*Material for this task*
•••
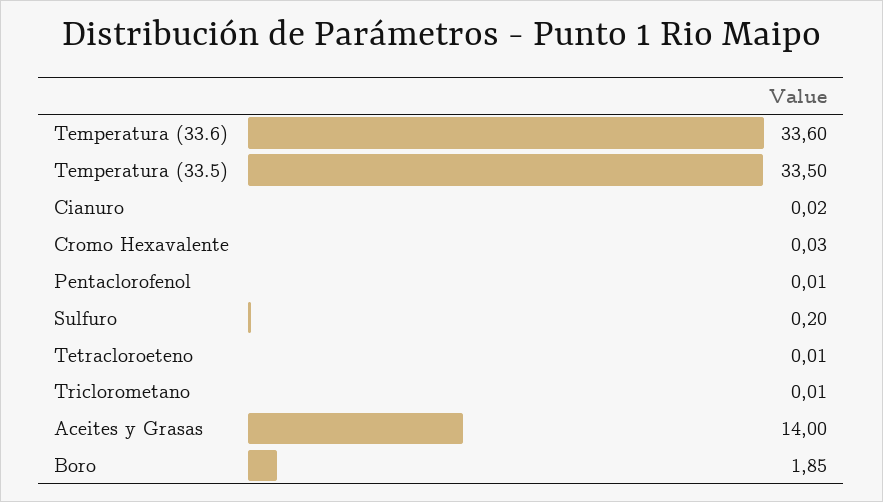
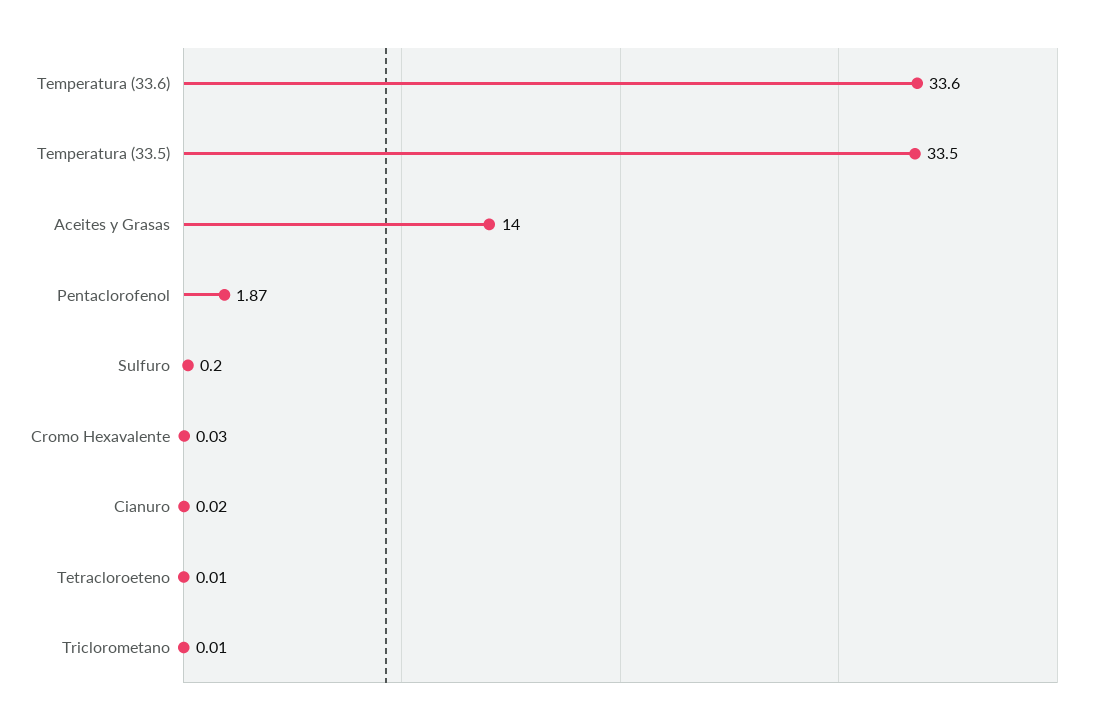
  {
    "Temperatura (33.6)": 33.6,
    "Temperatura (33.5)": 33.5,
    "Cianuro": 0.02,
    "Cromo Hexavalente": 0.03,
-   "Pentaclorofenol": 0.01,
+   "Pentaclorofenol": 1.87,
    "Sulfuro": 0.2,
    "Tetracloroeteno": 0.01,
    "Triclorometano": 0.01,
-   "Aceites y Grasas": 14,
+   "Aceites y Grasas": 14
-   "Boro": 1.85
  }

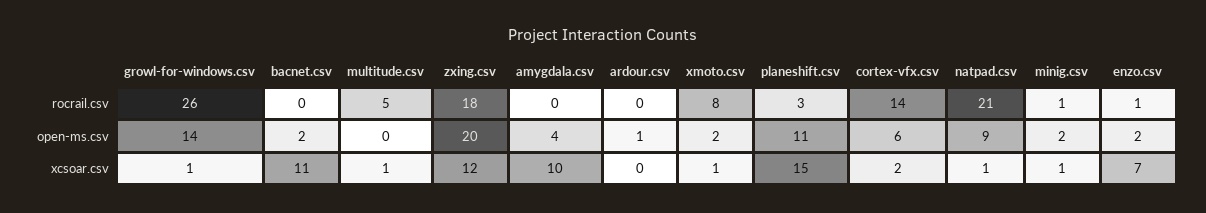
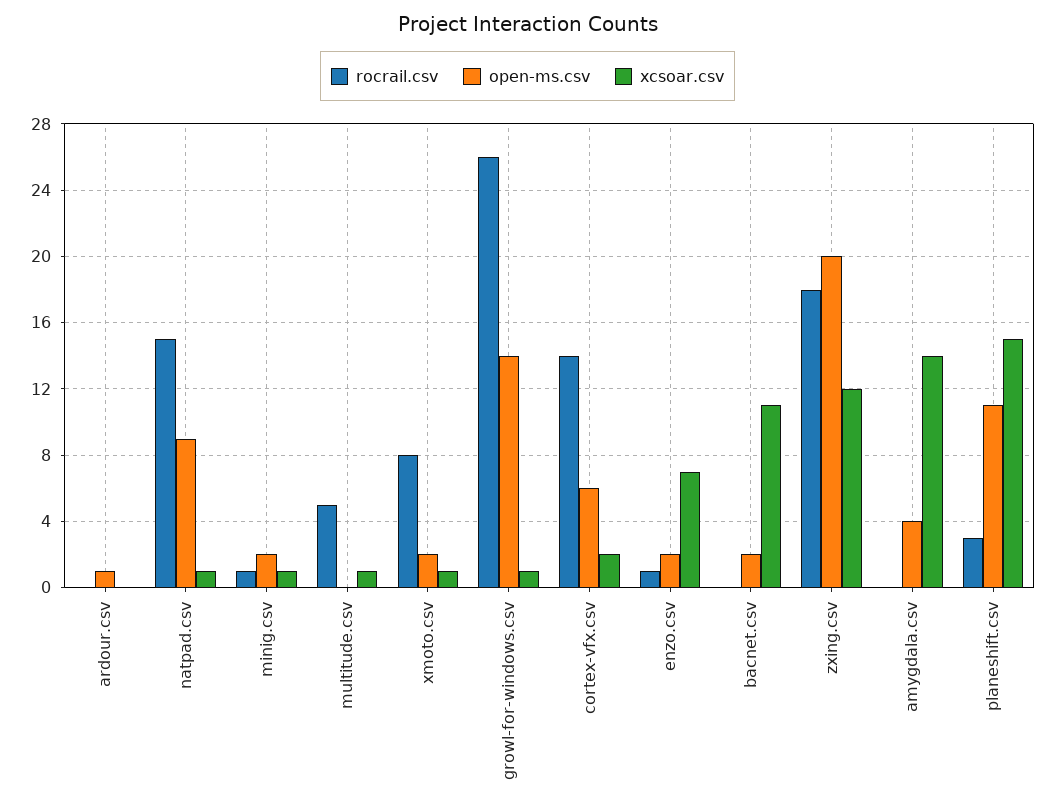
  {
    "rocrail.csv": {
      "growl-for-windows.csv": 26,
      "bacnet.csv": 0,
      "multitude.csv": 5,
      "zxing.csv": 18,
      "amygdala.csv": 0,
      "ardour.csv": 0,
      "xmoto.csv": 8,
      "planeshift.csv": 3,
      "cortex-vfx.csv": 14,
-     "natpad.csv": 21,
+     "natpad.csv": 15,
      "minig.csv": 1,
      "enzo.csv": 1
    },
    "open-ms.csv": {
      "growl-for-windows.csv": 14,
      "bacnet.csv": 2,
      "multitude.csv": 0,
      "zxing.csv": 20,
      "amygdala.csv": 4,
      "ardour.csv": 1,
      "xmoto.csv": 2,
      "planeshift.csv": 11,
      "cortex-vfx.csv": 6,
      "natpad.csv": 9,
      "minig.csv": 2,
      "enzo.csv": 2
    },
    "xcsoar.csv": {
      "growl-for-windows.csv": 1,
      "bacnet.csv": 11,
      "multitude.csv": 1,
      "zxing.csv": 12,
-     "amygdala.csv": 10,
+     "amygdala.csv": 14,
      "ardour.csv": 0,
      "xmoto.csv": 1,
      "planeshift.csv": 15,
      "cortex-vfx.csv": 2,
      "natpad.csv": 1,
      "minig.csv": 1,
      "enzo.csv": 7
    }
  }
•••
*Required work*
Each word of the data should be repeated exactly, and the pictures left out.

*Solution for this exercise*
  {
    "Temperatura (33.6)": 33.6,
    "Temperatura (33.5)": 33.5,
    "Cianuro": 0.02,
    "Cromo Hexavalente": 0.03,
-   "Pentaclorofenol": 0.01,
+   "Pentaclorofenol": 1.87,
    "Sulfuro": 0.2,
    "Tetracloroeteno": 0.01,
    "Triclorometano": 0.01,
-   "Aceites y Grasas": 14,
+   "Aceites y Grasas": 14
-   "Boro": 1.85
  }

  {
    "rocrail.csv": {
      "growl-for-windows.csv": 26,
      "bacnet.csv": 0,
      "multitude.csv": 5,
      "zxing.csv": 18,
      "amygdala.csv": 0,
      "ardour.csv": 0,
      "xmoto.csv": 8,
      "planeshift.csv": 3,
      "cortex-vfx.csv": 14,
-     "natpad.csv": 21,
+     "natpad.csv": 15,
      "minig.csv": 1,
      "enzo.csv": 1
    },
    "open-ms.csv": {
      "growl-for-windows.csv": 14,
      "bacnet.csv": 2,
      "multitude.csv": 0,
      "zxing.csv": 20,
      "amygdala.csv": 4,
      "ardour.csv": 1,
      "xmoto.csv": 2,
      "planeshift.csv": 11,
      "cortex-vfx.csv": 6,
      "natpad.csv": 9,
      "minig.csv": 2,
      "enzo.csv": 2
    },
    "xcsoar.csv": {
      "growl-for-windows.csv": 1,
      "bacnet.csv": 11,
      "multitude.csv": 1,
      "zxing.csv": 12,
-     "amygdala.csv": 10,
+     "amygdala.csv": 14,
      "ardour.csv": 0,
      "xmoto.csv": 1,
      "planeshift.csv": 15,
      "cortex-vfx.csv": 2,
      "natpad.csv": 1,
      "minig.csv": 1,
      "enzo.csv": 7
    }
  }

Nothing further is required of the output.